■ **EXERCISE DATA**

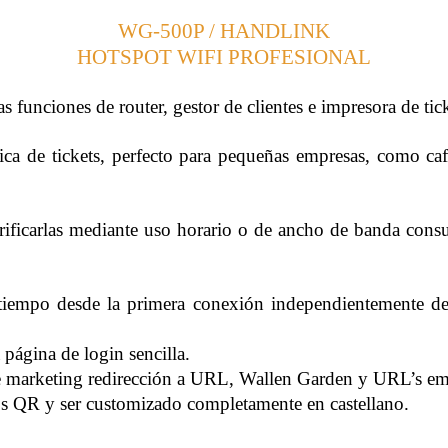
WG-500P / HANDLINK
HOTSPOT WIFI PROFESIONAL
unciones de router, gestor de clientes e impresora de tick
de tickets, perfecto para pequeñas empresas, como cafeter
tarificarlas mediante uso horario o de ancho de banda con
el tiempo desde la primera conexión independientemente d
 página de login sencilla.
e marketing redirección a URL, Wallen Garden y URL’s emer
os QR y ser customizado completamente en castellano.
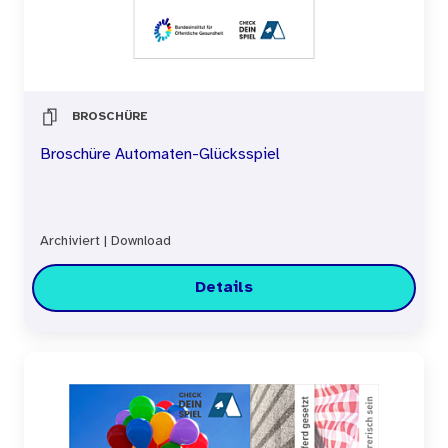
BROSCHÜRE
Broschüre Automaten-Glücksspiel
Archiviert
|
Download
Details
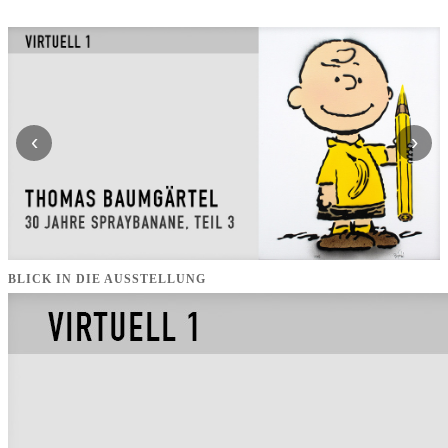
‹
›
BLICK IN DIE AUSSTELLUNG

■ **TASK REQUIREMENTS**
I'd like the material repeated word for word, without the pictures it holds.

■ **EXERCISE SOLUTION**
WG-500P / HANDLINK
HOTSPOT WIFI PROFESIONAL
unciones de router, gestor de clientes e impresora de tick
de tickets, perfecto para pequeñas empresas, como cafeter
tarificarlas mediante uso horario o de ancho de banda con
el tiempo desde la primera conexión independientemente d
 página de login sencilla.
e marketing redirección a URL, Wallen Garden y URL’s emer
os QR y ser customizado completamente en castellano.
BROSCHÜRE
Broschüre Automaten-Glücksspiel
Archiviert
|
Download
Details
‹
›
BLICK IN DIE AUSSTELLUNG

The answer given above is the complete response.